I know that some people don’t like list posts. I’ve read all the snobs talking about how they’re not really writing and don’t benefit readers. I totally disagree! I love reading list posts, and I love writing them too. And, guess what? Your readers like lists too. This post provides eight tips for writing list posts readers will love.
Why Blog Readers Love Lists
Year after year listicles are one of the most popular types of blog content. They’re typically thought to be second only to how-to posts.
Blog readers love lists because they’re:
- Scannable. Lists allow readers to identify key points quickly and decide if they want to read further. Almost 75% of blog readers say they skim content.
- Short. List posts are easy to read because they are organized in bite-sized pieces. We like to read short pieces on our phones, at least 75% of us do. Engagement on any blog post declines after a person reads for seven minutes. Think about it. Most of the time we read while we’re watching TV or have short spurts of time.
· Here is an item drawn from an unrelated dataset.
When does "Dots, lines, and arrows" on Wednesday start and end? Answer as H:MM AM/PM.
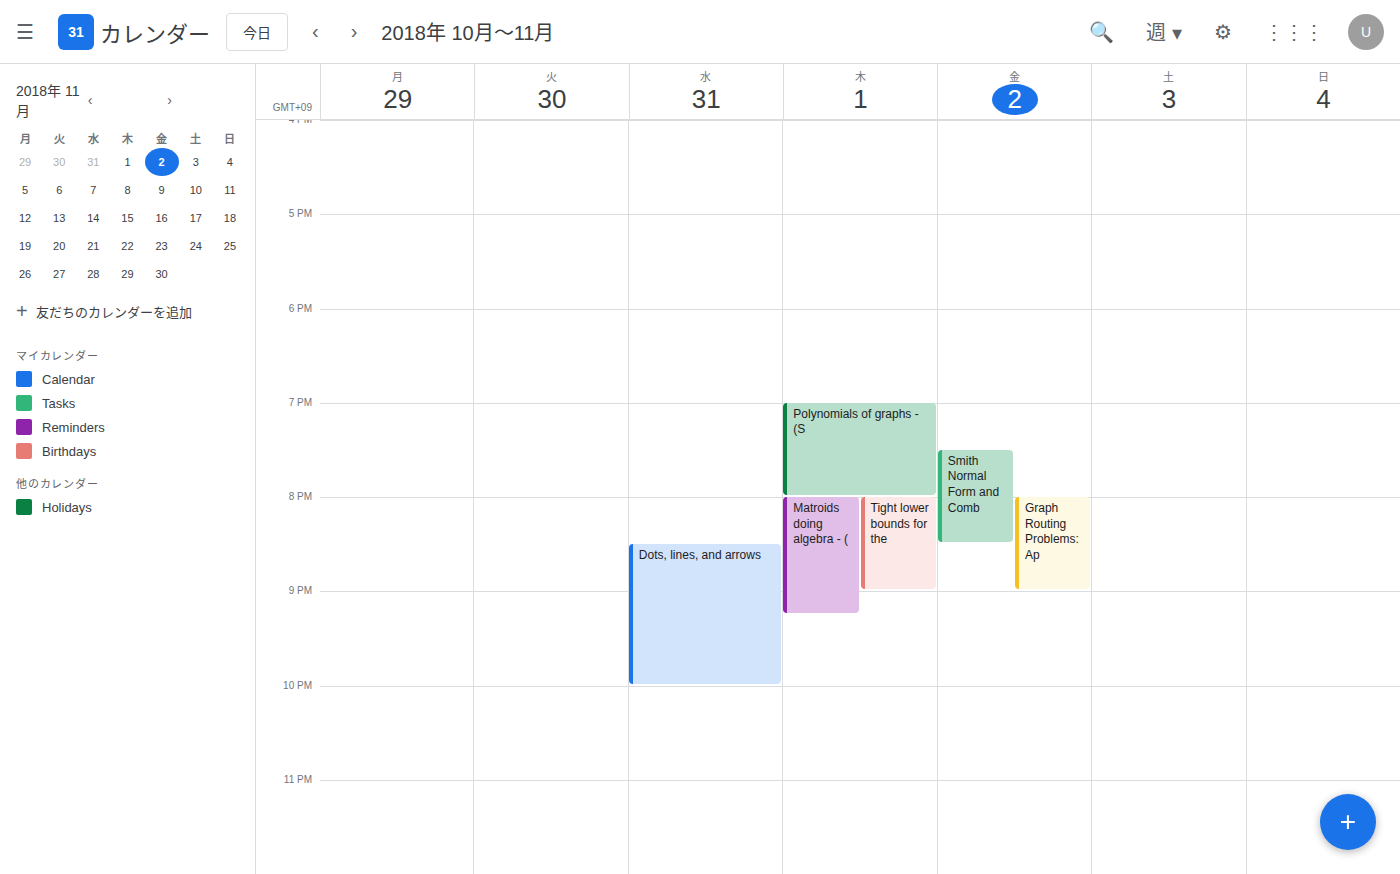
8:30 PM to 10:00 PM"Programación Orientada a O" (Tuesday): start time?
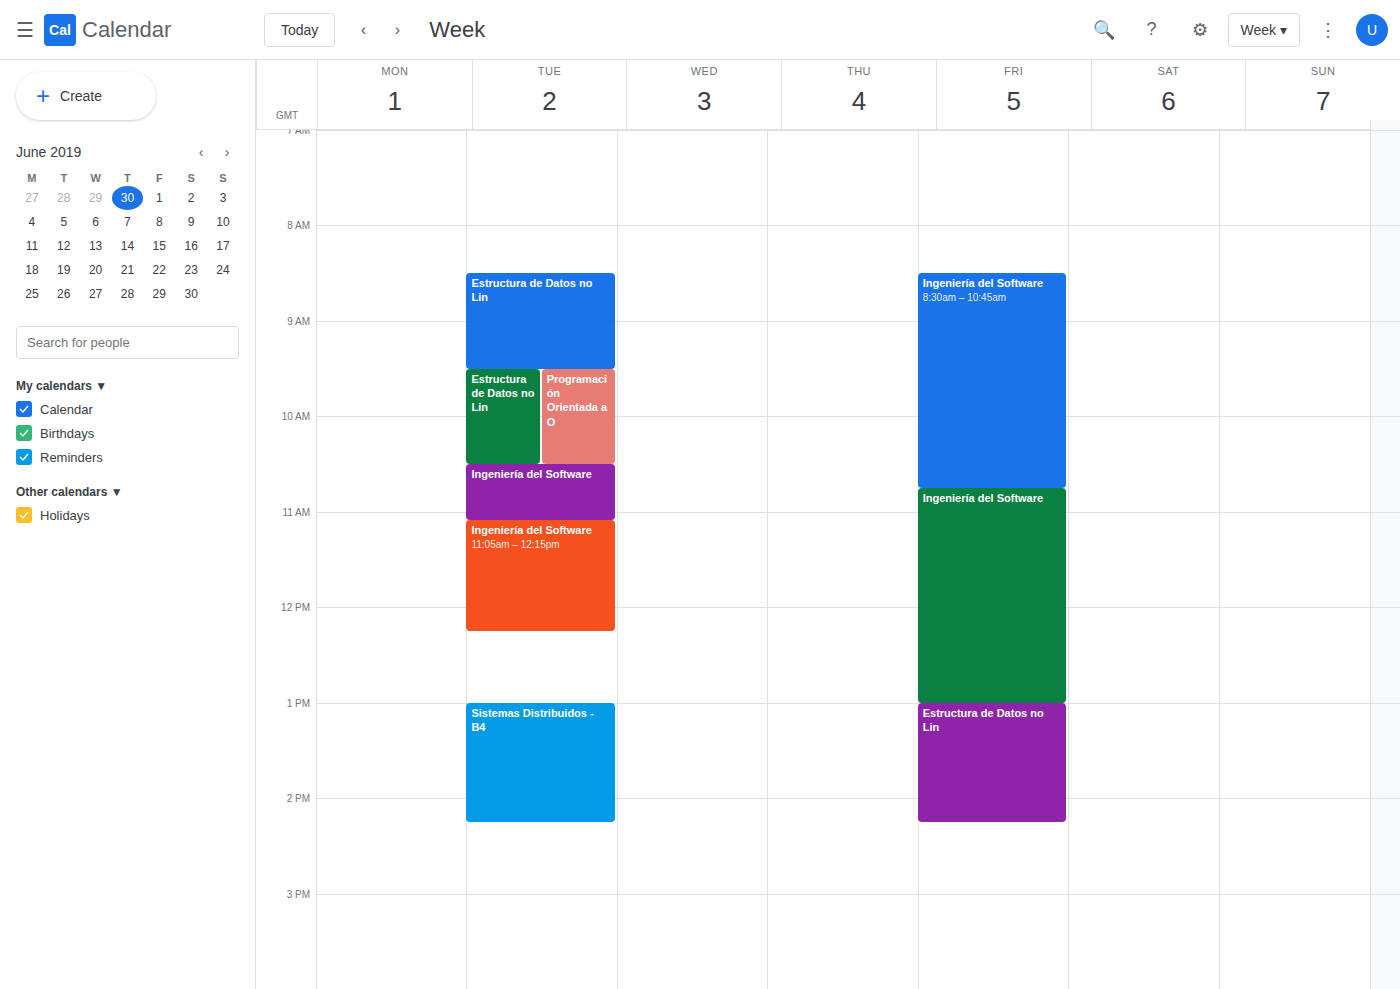
9:30 AM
- Easily Understood. Lists are a good way to break complex content into more manageable pieces.
- Sharable. People want to share what they read online with others to help showcase their knowledge and inform their friends. And 30% of people prefer to read and share blog posts with numbers in the title. There is also some school of thought that odd numbers perform better than even ones, although I tend to think the list decides that for you.
I love reading list posts for all of the reasons above. I love writing them because they’re most like my teaching and, probably, my thinking. I teach by introducing a topic, then presenting key points, followed by a short explanation. List posts are formatted the same way.
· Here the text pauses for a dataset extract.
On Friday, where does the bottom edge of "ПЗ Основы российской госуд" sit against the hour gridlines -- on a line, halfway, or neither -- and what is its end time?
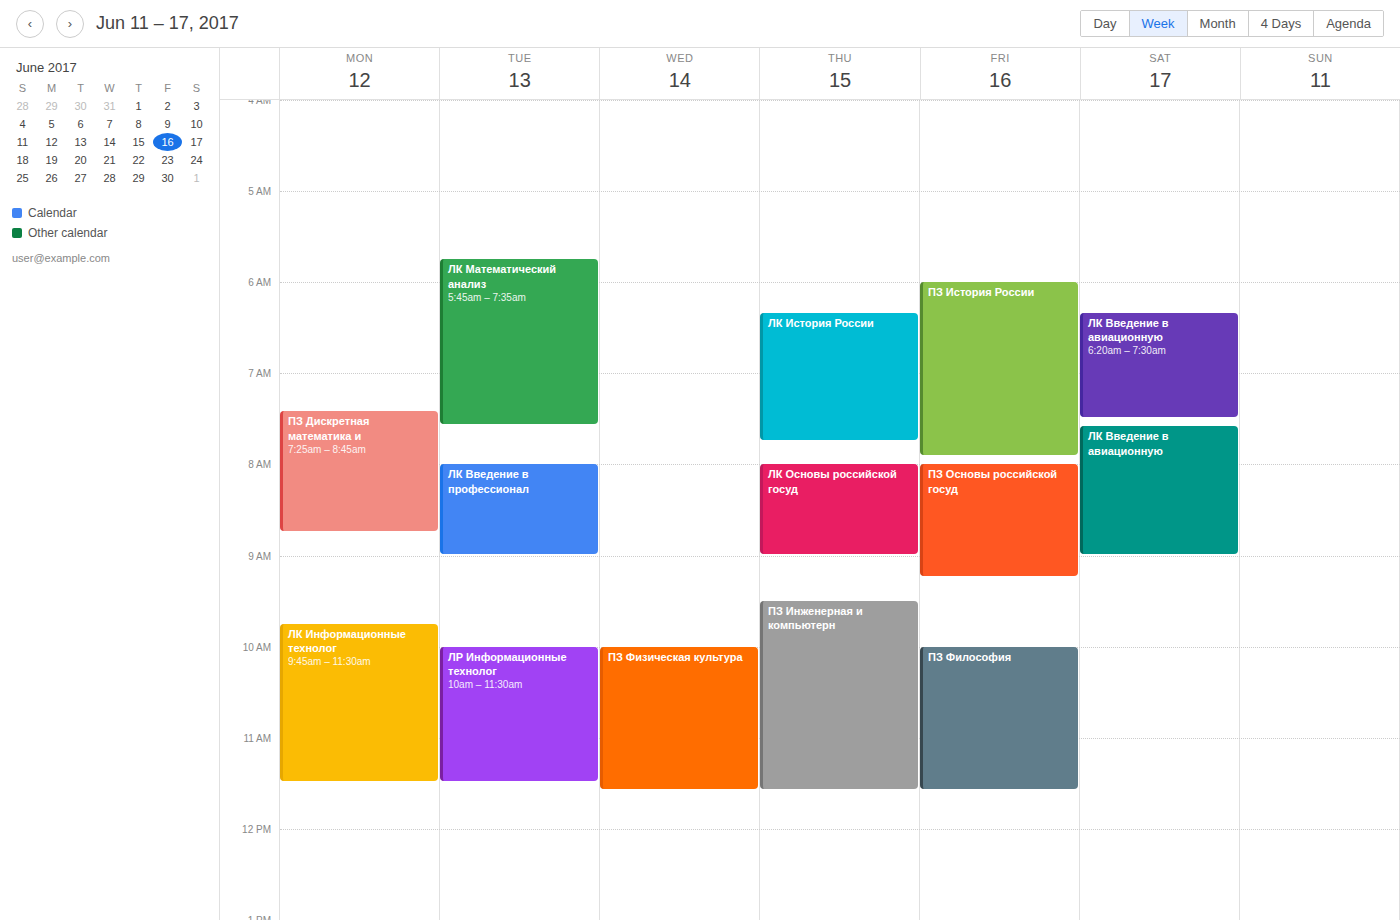
9:15 AM -- neither: a quarter of the way from the 9 AM line to the 10 AM line.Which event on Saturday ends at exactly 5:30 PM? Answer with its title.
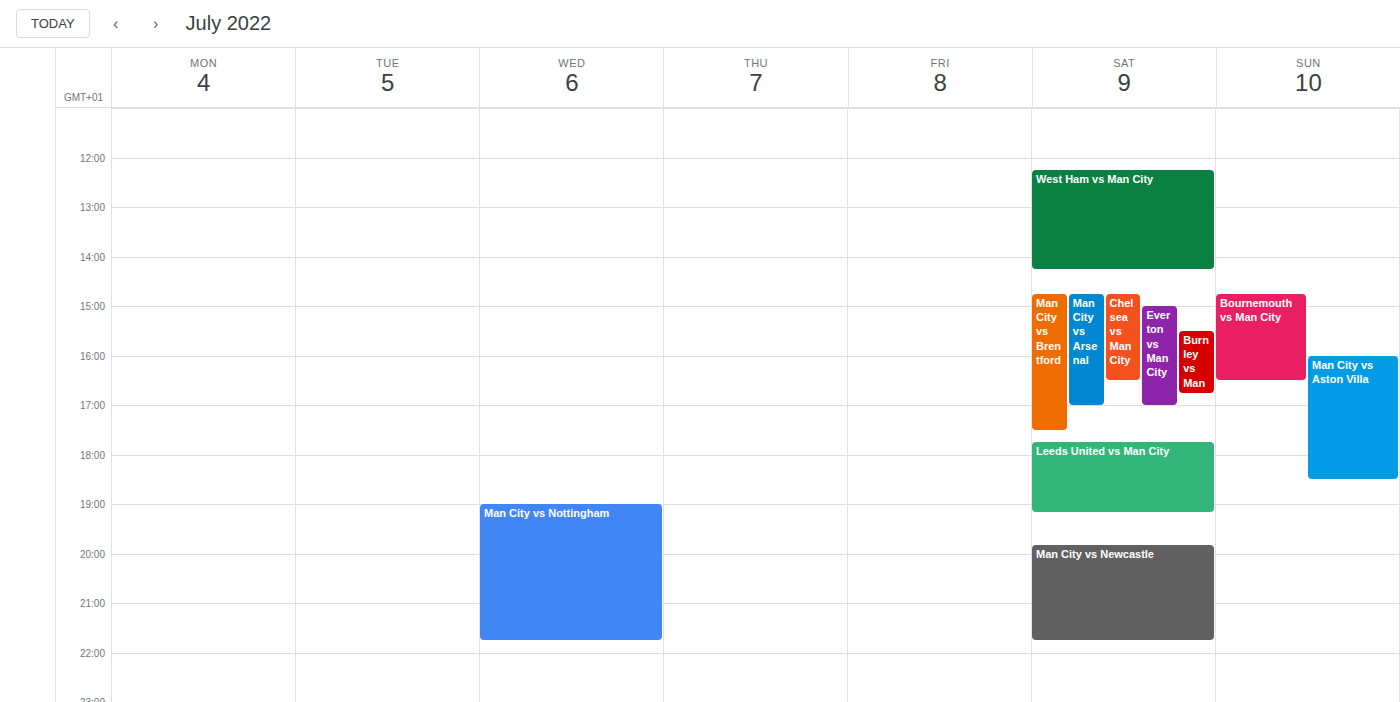
"Man City vs Brentford"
8 Tips for Writing List Posts Readers Will Love
We know blog readers want to read list posts. You don’t have to write them if you hate them, but I think variety works best on blogs. Blogs should have long and short posts in various formats. True, I probably write more listicles than some other bloggers, but I explained to you above why that is. Even if you don’t love this type of content, it’s helpful to know how to write it now and then.
1. Introduce the Topic
You can’t just jump into your list. Otherwise, the reader won’t know what you’re writing about. You have to introduce the reader to your topic. The introduction doesn’t have to be long, though. A paragraph or two will do. Think of it as setting the scene for your list or helping the reader understand why they want your list in the first place.
2. Write an Enticing Title
Numbers lay the foundation for good blog titles, helping to attract readers and encourage sharing. Numbers also help readers work their way through your list. You probably aren’t serving your blog or readers well if you don’t number your lists. You don’t have to include that number in your headline, but the post will get more traction if you do. Don’t cheat yourself!
3. Be Concise
Use short sentences in short paragraphs to make the post as scannable as possible. Using bold or larger subtitles for list objects also helps make the post easier to read. You’ll want to have a few sentences for each point, but you don’t need to write a book on each point you post. If you only have a sentence or two for each point, consider using a bulleted numbered list instead of H3s.
4. Number Items
As I mentioned above, the best lists are numbered. You may decide the number of items you’ll have beforehand (Ex: I want to have a dozen items on this list.) or list your points first. I list my points first, then number them. I think this keeps my lists as comprehensive as possible. I don’t want to miss points because I’ve arbitrarily chosen a number.
5. Format Items Consistently
Keep your list items in the same structure or format. I like to hold my list items to two or three words and start them with a verb. The structure feels more active to me. And, of course, active writing is more engaging.
6. Pare Down
After I brainstorm all of my points for a list post, I review them to see if I can combine any to make my list shorter. I like to collapse my tips and keep lists as concise as possible without missing out on good information. I don’t know that there’s a perfect number for any list. I’ve seen blogs with super short lists and ones with 100+ items. I’ve even talked to bloggers who purposely leave things off of their list in hopes that readers will engage with them to fill in the blanks. The teacher in me can’t help but be as comprehensive as possible.
7. Think Sequence
Keep your lists in a logical order, introducing and building on concepts as it develops. It’s kinda like when journalists interview a source. We always start with the “slow pitch.” The easy-to-answer questions help the source feel more comfortable and confident. We want to build a rapport and let the source’s nerves settle before asking tough questions. Let your reader settle into the topic before you throw them any curveballs.
8. Seek Help
Before I begin writing a list post, I consult various sources. These include:
- Lecture notes
- Blog posts I’ve saved for inspiration
- My social network
I do this until the information begins to overlap, and I think I understand the topic comprehensively enough to write.
Wrapping It Up
After I’ve written a list, I include suggestions for additions to my list in the call to action. I can use ideas people add on social media or in the comments when I update the post later or even in another list.
List posts are helpful to read and fun to write. They’re a great way to organize and share your thoughts on any topic.
What do you think? Do you like reading list posts? What about writing them? What advice would you give to bloggers writing lists?